To find out, we needed to learn more about the hiring practices of these companies, the kind with active diversity and inclusion offices and with social media feeds declaring “Black Lives Matter.” What we found was alarming.

These firms said they were actively seeking diverse candidates, yet they still discriminated against people of color and women. Our results suggest they did not even realize that they were biased in their evaluations of potential new hires.

For this research, we examined 72 employers who recruit graduating seniors at the University of Pennsylvania for full-time positions. Among these were Fortune 500 companies, tech firms, big banks, consulting firms, hedge funds and nonprofit organizations.

We gave each employer 40 randomly generated resumes to review. They knew that the resumes were not from actual students but also knew that their ratings of these resumes (on a 10-point scale) would be used by our machine learning algorithm to match them with real candidates. This gave them an incentive to rate the resumes carefully and honestly.

Since the resume components were randomized, employers saw resumes with various GPAs, academic majors, work experiences and skills. We also randomly assigned names indicative of gender and race, allowing us to see if recruiters responded differently to resumes with the same qualifications but different demographic characteristics.

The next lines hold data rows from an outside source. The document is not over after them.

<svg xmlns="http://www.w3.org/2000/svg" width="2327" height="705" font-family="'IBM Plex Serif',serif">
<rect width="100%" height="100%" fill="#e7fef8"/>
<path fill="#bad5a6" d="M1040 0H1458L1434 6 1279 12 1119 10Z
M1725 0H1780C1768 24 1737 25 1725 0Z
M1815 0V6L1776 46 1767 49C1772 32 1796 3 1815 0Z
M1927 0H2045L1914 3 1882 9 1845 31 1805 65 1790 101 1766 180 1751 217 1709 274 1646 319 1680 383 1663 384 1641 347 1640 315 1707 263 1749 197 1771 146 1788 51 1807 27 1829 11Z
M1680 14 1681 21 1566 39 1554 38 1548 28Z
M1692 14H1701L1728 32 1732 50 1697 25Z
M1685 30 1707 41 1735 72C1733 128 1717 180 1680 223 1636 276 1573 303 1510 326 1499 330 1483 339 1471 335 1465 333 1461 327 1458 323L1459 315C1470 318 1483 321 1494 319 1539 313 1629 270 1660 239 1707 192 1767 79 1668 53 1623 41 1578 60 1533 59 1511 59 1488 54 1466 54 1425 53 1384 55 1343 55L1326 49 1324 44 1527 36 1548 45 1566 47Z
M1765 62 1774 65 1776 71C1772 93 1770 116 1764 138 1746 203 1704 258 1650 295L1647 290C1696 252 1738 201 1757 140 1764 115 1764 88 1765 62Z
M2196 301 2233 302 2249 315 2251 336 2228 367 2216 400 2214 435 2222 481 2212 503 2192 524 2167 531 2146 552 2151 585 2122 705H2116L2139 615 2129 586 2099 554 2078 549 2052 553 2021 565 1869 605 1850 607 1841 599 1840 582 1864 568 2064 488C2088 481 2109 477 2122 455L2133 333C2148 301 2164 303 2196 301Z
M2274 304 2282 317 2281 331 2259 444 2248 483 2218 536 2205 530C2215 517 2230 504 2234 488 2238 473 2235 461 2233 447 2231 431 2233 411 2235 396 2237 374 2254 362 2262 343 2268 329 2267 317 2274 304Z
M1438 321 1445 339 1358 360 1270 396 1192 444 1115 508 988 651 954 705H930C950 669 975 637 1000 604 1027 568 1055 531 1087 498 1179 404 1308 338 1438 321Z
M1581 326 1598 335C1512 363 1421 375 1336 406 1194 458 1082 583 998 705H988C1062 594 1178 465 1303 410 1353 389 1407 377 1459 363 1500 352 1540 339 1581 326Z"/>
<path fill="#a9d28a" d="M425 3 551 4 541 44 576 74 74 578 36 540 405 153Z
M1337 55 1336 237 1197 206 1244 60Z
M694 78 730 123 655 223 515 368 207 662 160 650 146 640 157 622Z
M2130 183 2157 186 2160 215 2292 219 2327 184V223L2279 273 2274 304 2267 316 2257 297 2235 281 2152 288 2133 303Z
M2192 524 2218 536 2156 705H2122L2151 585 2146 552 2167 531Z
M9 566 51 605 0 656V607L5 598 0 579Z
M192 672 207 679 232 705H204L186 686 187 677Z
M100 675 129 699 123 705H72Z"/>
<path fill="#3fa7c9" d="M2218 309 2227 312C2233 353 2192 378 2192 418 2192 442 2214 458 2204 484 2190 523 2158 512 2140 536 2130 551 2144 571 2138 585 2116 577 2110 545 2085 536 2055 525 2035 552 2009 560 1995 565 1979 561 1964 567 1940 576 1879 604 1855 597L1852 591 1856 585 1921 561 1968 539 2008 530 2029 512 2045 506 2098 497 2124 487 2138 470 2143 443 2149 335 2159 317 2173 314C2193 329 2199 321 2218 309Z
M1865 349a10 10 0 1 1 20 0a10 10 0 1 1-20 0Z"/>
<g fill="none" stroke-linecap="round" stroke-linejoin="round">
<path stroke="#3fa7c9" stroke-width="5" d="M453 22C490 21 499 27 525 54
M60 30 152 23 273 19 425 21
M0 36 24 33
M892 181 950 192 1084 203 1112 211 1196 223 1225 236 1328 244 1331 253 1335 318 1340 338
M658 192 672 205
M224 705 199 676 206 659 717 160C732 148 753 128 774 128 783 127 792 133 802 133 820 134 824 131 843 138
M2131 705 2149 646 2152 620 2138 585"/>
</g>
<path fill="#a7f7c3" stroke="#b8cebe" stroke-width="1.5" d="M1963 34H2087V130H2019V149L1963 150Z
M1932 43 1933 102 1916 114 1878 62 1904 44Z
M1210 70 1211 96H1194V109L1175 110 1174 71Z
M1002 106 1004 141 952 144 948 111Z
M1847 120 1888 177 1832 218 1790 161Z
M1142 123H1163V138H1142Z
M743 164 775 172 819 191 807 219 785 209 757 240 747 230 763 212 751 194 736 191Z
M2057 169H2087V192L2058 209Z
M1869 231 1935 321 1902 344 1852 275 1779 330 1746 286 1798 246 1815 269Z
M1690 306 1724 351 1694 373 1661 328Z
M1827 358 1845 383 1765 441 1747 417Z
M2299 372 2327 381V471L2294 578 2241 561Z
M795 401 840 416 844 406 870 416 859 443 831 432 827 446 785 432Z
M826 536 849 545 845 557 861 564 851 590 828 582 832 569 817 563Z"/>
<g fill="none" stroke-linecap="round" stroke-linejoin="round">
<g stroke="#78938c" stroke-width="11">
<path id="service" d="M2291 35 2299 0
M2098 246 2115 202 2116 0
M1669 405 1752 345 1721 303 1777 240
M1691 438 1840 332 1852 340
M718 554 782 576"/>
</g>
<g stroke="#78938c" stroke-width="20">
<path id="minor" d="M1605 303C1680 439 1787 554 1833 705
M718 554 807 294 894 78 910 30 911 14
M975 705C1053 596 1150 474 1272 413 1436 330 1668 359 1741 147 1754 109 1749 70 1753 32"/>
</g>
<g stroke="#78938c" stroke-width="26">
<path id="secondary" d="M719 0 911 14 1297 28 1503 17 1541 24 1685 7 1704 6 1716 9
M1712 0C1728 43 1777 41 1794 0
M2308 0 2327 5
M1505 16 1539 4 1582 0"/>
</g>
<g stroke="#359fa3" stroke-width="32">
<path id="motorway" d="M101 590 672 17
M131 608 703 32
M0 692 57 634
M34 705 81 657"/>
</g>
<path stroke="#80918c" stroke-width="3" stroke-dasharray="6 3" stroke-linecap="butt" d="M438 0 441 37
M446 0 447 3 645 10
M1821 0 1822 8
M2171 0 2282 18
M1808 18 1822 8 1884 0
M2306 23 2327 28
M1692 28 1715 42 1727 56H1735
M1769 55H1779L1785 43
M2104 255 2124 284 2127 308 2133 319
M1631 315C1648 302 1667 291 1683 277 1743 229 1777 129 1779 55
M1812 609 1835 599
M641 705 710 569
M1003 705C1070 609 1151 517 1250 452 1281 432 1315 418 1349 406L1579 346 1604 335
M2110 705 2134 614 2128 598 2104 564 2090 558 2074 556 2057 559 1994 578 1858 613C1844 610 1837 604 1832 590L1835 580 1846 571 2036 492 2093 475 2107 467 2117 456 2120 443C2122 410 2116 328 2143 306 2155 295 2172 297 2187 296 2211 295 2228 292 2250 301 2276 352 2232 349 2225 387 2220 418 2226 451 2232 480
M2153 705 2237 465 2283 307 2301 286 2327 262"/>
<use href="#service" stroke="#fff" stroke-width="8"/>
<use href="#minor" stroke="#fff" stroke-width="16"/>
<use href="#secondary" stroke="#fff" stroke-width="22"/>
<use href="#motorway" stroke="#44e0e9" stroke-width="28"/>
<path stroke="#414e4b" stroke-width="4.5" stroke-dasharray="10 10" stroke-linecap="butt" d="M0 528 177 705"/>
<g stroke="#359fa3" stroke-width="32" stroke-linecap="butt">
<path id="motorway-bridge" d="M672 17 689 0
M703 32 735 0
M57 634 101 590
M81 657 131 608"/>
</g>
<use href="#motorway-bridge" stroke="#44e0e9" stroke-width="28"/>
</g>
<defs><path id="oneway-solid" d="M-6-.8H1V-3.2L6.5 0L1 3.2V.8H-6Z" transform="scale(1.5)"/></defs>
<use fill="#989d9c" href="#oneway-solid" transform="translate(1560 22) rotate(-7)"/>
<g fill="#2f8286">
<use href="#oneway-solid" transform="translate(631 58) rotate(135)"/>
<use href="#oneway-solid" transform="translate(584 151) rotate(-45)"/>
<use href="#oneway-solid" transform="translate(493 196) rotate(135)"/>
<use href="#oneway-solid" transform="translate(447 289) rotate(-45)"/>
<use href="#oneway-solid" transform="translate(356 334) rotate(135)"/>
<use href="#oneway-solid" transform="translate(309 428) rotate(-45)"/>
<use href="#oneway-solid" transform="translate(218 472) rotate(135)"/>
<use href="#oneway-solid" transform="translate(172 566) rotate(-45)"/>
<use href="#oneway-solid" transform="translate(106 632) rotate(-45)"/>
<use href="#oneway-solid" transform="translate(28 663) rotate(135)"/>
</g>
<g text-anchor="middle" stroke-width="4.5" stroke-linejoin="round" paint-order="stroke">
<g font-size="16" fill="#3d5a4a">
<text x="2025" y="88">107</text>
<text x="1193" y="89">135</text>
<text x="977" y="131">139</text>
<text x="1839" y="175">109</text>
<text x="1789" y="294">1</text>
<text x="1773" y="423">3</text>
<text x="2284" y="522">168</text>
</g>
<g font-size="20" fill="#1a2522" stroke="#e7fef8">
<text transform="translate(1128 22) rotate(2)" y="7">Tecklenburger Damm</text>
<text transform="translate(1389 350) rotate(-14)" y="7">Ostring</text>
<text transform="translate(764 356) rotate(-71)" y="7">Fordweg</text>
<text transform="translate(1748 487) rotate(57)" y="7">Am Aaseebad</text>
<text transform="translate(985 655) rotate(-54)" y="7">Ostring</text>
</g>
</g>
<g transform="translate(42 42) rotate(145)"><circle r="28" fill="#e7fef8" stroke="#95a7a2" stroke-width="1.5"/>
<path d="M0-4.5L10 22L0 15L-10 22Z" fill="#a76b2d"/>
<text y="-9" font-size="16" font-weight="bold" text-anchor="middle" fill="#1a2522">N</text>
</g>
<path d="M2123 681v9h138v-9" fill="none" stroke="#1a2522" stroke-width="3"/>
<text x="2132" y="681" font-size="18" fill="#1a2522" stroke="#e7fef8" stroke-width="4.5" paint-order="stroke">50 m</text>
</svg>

What we found surprised us. While 90% of the employers reported explicitly factoring into their hiring the goal of increasing racial and gender diversity, we saw no preference for female or minority candidates in their ratings. In fact, employers hiring in STEM fields penalized resumes with minority or female names. The effect was big: These candidates were penalized by the equivalent of 0.25 GPA points, based solely on the name at the top of the resume. That meant such a candidate needed a 4.0 GPA to get the same rating as a white male with a 3.75.

Our study suggested that implicit, or unconscious, bias was responsible for this disconnect between intentions and outcomes. Research shows that when decision makers are fatigued or are moving fast, their decisions are more likely to be based on cognitive shortcuts that can introduce bias. Indeed, in our study, discrimination against minorities and women was more pronounced toward the end of each set of resumes the employer viewed, when less time was spent evaluating each one.

Implicit bias, combined with perceived pushes for diversity, can help explain other troubling patterns in the employers’ ratings. Employers across all fields gave minority and women applicants less credit for having had a prestigious internship the prior summer. Working for a top employer (such as Goldman Sachs, McKinsey or Google), rather than having a less competitive internship, boosted ratings of white male resumes as much as an extra 0.5 GPA points. Women and minorities got roughly 33% less credit for the same internship. Employers also rated minority and female candidates as significantly less likely to accept a job offer than white male candidates.

It seems that employers who think the firms in their industry are actively seeking diverse candidates assume that a female or minority candidate who snagged a prestigious internship had a leg up, leading them to give minority and female candidates less credit for such internships. Employers may similarly assume that these candidates are being aggressively recruited by other diversity-seeking firms, leading them to think these candidates would be less likely to accept a job, and potentially causing them to extend fewer job offers to these candidates.

The problem with this logic, of course, is that the firms in our study — the kind giving out prestigious internships and going after top candidates — did not rate minorities and women more favorably, and employers recruiting for STEM jobs rated them worse than white males with the same qualifications.

To make headway on diversity, employers must first recognize that they and their competitors may not be as diversity-seeking as they think. From there, firms must take steps to mitigate implicit bias. Attempts to do this in the past, however, have been fraught: Standard forms of diversity training do not appear to work; covering up names does not eliminate race and gender cues elsewhere on a resume; and artificial intelligence recruiting tools can reproduce historic biases.

But technological solutions are improving. And researchers are developing new ways to tackle bias. In our research method, for example, we could measure employer preferences for candidate characteristics (such as GPA and work experience) independently from race and gender. This enabled us to suppress race and gender bias when we matched employers to more than 200 real Penn seniors, allowing us to send the firms more diverse candidates than they would have likely selected on their own. Employers could integrate our method or other similar solutions into their resume screening process.

Bias in resume screening is just one part of the problem. Eliminating bias in employment will require rethinking every aspect of the hiring and promotion process. Our research shows that good intentions and pro-diversity goals aren’t enough.

Judd B. Kessler is an associate professor of business economics and public policy at the Wharton School of the University of Pennsylvania. Corinne Low is an assistant professor of business economics and public policy at the Wharton School.